Let $\epsilon>0$ be given. We have to find a number $\delta>0$ such that $\left|\frac{1}{x}-\frac{1}{a}\right|<\epsilon$ whenever $|x-a|<\delta$. But $$ \left|\frac{1}{x}-\frac{1}{a}\right|=\left|\frac{a-x}{xa}\right|=\frac{|x-a|}{|xa|}. $$ We find a positive constant $C$ such that $\frac{1}{|xa|}<C\Rightarrow\frac{|x-a|}{|xa|}<C|x-a|$, and we can make $C|x-a|<\epsilon$ by taking $|x-a|<\frac{\epsilon}{C}=\delta$. We restrict $x$ to lie in the interval $|x-a|<1$ which implies that $a-1<x<a+1$ so that $$ \frac{1}{a-1}>\frac{1}{x}>\frac{1}{a+1}\Rightarrow\frac{1}{a(a-1)}<\frac{1}{xa}<\frac{1}{a(a+1)}\Rightarrow\frac{1}{|xa|}<\frac{1}{a(a+1)}. $$ So $C=\frac{1}{a(a+1)}$ is suitable. Thus, we should choose $\delta=\min\left\{1,\epsilon\cdot a(a+1)\right\}$.

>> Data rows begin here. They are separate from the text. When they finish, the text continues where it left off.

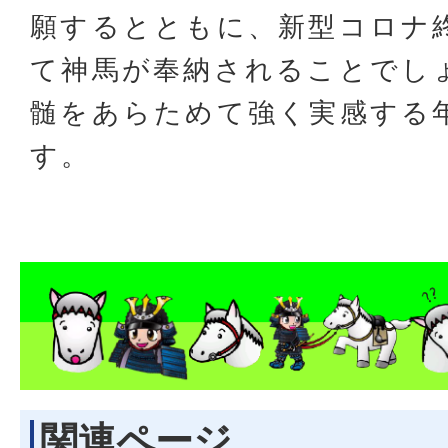
願するとともに、新型コロナ
て神馬が奉納されることでし
髄をあらためて強く実感する
す。
関連ページ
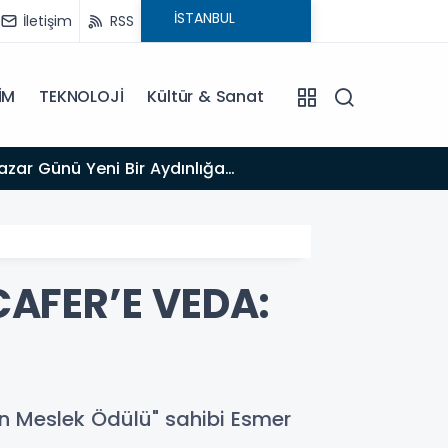
İletişim
RSS
İM
TEKNOLOJİ
Kültür & Sanat
13:03
Bakan Gürlek’ten İnternet Gazeteciliğine Kritik Destek: "Tek Çatı Altında Toplanmalıyız, Yasal
Düzenlemeye
CAFER’E VEDA:
n Meslek Ödülü" sahibi Esmer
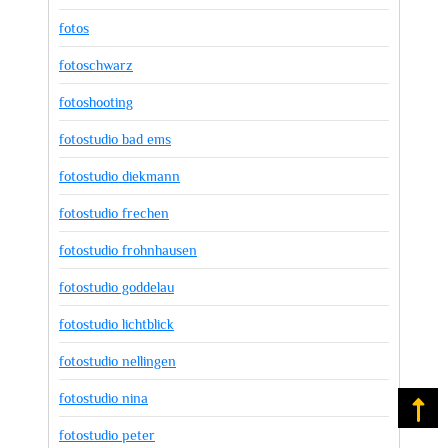
fotos
fotoschwarz
fotoshooting
fotostudio bad ems
fotostudio diekmann
fotostudio frechen
fotostudio frohnhausen
fotostudio goddelau
fotostudio lichtblick
fotostudio nellingen
fotostudio nina
Na
fotostudio peter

To verify this choice of $\delta$, consider the following:

Given $\epsilon>0$, we let $\delta=\min\left\{1,\epsilon\cdot a(a+1)\right\}$. If $|x-a|<\delta$, then $|x-a|<1\Rightarrow\frac{1}{|xa|}<\frac{1}{a(a+1)}$ and also $|x-a|<\epsilon\cdot a(a+1)$. Hence, $$ \left|\frac{1}{x}-\frac{1}{a}\right|=\frac{|x-a|}{|xa|}<\frac{1}{a(a+1)}\cdot[\epsilon\cdot a(a+1)]=\epsilon, $$ as desired. $\blacksquare$

Answer 3

$\left|\dfrac{1}{x} - \dfrac{1}{4}\right|= \dfrac{|x-4|}{4|x|}$. In addition, you want $|x-4| < 1\implies -1 < x-4 < 1\implies x > 3 \implies |x| = x > 3\implies \left|\dfrac{1}{x} - \dfrac{1}{4}\right| < \dfrac{1}{12}|x-4|< \epsilon \iff |x-4| < 12\epsilon\implies \delta = \text{min}(1,12\epsilon)$ will do the job !